Birincisi: 272 sandalyeli Ulusal Meclis'in 222'sine yönelik oyların sayılması ardından dün açıklanan Pakistan seçimlerinin ilk sonuçlarına göre, Benâzir Butto'nun Pakistan Halk Partisi 73 sandalye kazanırken Navâz Şerîf'in Pakistan Müslüman Birliği (PML-N) Partisi 63 sandalye kazandı. Müşerref'i destekleyen iktidardaki Pakistan Müslüman Birliği (PML-Q) Partisi ise yalnızca 29 sandalye kazanabildi... Bu tablo kesin sonuçları aşağı-yukarı netleştirmektedir... Bu da Müşerref'e verilen desteğin ne kadar gerilediğinin açıklığa kavuşması için yeterlidir. O halde bu, Butto'nun partisi yoluyla İngiliz nüfûzunun Pakistan'a geri dönüşüne karşılık Pakistan'daki Amerikan nüfûzunun hüsran derecesinde gerilediği anlamına gelir mi?

Cevap: Bu soruya cevap vermek için aşağıdaki hususları zikretmek kaçınılmazdır:

1.   Açıktır ki Müşerref, kendisini Amerika'nın kucağına atmasından, Afganistan'a karşı savaşta onu desteklemesinden, Pakistan'daki atmosferleri Afganistan'a saldırısının hareket noktası olması yönünde hazırlamasından... sonra kabileler bölgesinde ve Afganistan'a sınır bölgelerde katliamlar işlemesinden, ardından Lâl Mescid katliamını gerçekleştirmesinden... bunları müteâkiben Swat'ta ve diğer yerlerde işlediği kanlı hâdiselerden... beri Müslümanlar önündeki popülaritesini zaten kaybetmiştir.
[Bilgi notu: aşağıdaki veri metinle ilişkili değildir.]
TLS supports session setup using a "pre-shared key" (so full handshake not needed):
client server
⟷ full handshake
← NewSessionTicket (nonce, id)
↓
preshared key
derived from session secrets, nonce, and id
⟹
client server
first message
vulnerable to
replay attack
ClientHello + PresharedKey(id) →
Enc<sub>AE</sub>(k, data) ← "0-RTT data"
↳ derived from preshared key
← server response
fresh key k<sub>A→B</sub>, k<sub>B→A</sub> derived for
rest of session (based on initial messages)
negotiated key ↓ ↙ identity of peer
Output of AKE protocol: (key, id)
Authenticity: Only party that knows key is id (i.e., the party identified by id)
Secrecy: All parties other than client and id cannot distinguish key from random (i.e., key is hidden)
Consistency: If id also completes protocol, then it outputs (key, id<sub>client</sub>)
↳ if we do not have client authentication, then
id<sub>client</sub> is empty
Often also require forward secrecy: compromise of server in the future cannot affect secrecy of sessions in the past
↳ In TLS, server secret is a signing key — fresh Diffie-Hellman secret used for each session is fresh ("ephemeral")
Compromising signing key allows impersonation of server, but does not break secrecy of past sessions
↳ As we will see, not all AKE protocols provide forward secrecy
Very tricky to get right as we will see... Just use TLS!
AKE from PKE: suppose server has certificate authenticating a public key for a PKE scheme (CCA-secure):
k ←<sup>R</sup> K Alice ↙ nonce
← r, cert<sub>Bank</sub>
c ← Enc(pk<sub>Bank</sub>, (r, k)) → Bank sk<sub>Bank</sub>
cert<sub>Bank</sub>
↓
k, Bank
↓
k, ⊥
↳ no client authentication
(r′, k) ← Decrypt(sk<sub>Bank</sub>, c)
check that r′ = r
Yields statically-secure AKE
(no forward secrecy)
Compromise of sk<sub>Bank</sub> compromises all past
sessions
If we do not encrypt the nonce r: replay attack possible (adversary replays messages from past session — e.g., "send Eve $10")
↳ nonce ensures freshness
2.   Onun için Amerika, Müşerref'in laik hareketlerce desteklenmesinin kaçınılmaz olduğunu gördü. Böylece İngiltere ile ve dolayısıyla yıllardır İngiltere'de "sürgün" yaşayan, İngiltere ile birlikte hareket eden ve dolayısıyla partisi içerisindeki İngiliz etkisi iyice güçlenen Benâzir Butto ile Müşerref arasında bir anlaşma yaptı ki bu anlaşma, Butto'ya yöneltilen yolsuzluk suçlamalarının kaldırılmasını, Pakistan'a "aklanmış" olarak dönmesini, buna mukâbil partisinin de Müşerref'in, önceki parlamentonun seçici heyetine göre, yani mevcut parlamento seçimlerinden önce Cumhurbaşkanı'nın seçilmesinin önünü açmasını, sonra da Butto'nun Başbakan olmasını gerektiriyordu... Yani otorite paylaşılacaktı: Cumhurbaşkanlığı Müşerref'e, Başbakanlık da Butto'ya. Amerika, kendi maslahatlarının bir garantisi olarak Müşerref'in iktidardaki bekâsını korumak için buna mecbur kalmış, İngiltere yani Butto lehine kısmen taviz vermeyi kabul etmişti. Çünkü Amerika, Pakistan'daki Müslümanların aleyhteki halkçı kampanyasına bakarak, Müşerref'in başarısızlığa uğramasıyla nüfûzunun tamamı olmasa da çoğunu kaybetmekten korkuyordu.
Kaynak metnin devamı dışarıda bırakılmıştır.